Constant field literals

A constant field is a sequence of digits representing a field in a data structure with both constant width and constant value. It is of the form <size>'<value>. The size is always in bits.

const_field = int_lit "'" int_lit

Types

Types define the logical structure of values.

Type          = identifier [ TypeParamList ] | TypeLit .
TypeParam     = identifier | int_lit
TypeParamList = "<" { TypeParam "," } [ TypeParam ] ">"
TypeLit       = StructType | UIntType

StructType = "struct" "{" { IdentifierList ":" Type } "}" .
UIntType   = "uint" "<" int_lit ">" .

IdentifierList = { identifier "," }  [ identifier ] .

Layouts

Layouts define the physical structure of values. Layouts consist of a set of optional annotations specifying things like endianness and alignment, and a physical mapping of fields in the corresponding type declaration.

Layout       = [ AnnotationList ] LayoutField .
LayoutField  = const_field | NamedField .
NamedField   = identifier [ LayoutSlice | LayoutStruct ] .
LayoutStruct = "{" { Layout } "}" .
LayoutSlice  = "[" int_lit ":" int_lit "]" .

AnnoationList = "(" { Annotation "," } [ Annotation ] ")" .
Anotation     = "big" | "little"  | "align" "=" int_lit .

Declarations

Declarations occur at the top level of a file. They bind names to types and layouts.

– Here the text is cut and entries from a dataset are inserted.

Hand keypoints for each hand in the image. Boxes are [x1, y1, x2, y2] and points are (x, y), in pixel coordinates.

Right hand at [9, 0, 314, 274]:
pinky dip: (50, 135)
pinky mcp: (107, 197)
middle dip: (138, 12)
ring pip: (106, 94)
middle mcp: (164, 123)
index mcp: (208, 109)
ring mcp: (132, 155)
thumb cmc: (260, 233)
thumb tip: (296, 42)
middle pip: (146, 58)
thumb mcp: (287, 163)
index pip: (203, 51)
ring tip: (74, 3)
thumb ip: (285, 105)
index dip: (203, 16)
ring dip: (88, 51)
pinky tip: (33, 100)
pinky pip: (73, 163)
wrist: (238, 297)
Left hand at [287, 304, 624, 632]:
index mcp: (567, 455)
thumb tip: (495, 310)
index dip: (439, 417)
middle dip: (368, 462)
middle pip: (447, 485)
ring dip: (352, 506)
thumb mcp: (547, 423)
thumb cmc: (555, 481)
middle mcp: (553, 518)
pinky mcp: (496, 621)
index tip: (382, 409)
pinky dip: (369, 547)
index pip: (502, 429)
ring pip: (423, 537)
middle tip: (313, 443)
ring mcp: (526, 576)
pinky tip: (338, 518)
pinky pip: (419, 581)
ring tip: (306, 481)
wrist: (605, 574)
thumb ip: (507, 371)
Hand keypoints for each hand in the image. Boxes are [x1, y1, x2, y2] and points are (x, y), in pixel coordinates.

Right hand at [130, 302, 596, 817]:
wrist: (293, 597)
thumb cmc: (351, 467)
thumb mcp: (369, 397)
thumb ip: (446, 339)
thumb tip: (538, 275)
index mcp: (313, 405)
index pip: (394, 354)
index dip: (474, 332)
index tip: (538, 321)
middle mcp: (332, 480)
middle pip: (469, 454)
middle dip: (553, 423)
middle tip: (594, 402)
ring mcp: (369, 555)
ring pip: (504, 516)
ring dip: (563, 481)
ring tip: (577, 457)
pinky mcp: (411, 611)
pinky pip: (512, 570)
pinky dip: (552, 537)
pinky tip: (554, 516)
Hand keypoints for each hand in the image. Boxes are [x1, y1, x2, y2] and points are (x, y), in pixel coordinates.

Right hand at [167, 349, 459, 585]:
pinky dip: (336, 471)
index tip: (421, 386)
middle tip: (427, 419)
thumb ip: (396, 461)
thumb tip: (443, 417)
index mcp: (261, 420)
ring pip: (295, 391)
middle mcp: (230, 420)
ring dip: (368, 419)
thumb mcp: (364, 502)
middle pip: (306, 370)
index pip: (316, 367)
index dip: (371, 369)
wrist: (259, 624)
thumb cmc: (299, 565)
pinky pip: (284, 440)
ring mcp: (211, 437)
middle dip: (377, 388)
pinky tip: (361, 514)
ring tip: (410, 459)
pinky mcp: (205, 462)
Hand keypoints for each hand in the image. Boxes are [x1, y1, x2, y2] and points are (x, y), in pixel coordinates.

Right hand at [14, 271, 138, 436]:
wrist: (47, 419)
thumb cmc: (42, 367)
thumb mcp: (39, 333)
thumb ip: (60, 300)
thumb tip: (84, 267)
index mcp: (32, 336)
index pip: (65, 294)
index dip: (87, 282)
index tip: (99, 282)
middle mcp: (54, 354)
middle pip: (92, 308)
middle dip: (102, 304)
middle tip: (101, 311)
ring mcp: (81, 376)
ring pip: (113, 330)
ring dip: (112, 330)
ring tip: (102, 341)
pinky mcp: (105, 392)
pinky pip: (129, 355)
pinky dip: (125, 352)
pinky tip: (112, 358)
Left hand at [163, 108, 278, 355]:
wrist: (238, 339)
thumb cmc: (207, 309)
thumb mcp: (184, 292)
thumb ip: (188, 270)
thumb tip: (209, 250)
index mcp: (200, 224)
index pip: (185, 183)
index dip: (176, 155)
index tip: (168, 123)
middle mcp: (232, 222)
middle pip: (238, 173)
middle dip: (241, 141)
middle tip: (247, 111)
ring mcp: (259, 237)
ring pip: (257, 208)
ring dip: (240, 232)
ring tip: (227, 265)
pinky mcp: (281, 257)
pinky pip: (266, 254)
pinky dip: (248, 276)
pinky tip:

Decl = TypeDecl | LayoutDecl
TypeDecl = "type" identifier [ TypeParamList ] Type
LayoutDecl = "layout" identifier Layout

Each type declaration must have a layout declaration with the same name.

Predeclared identifers

The identifier "bool" is predeclared, and refers to a boolean type. It's size is one bit, and the value 1 stands for true, while 0 stands for false.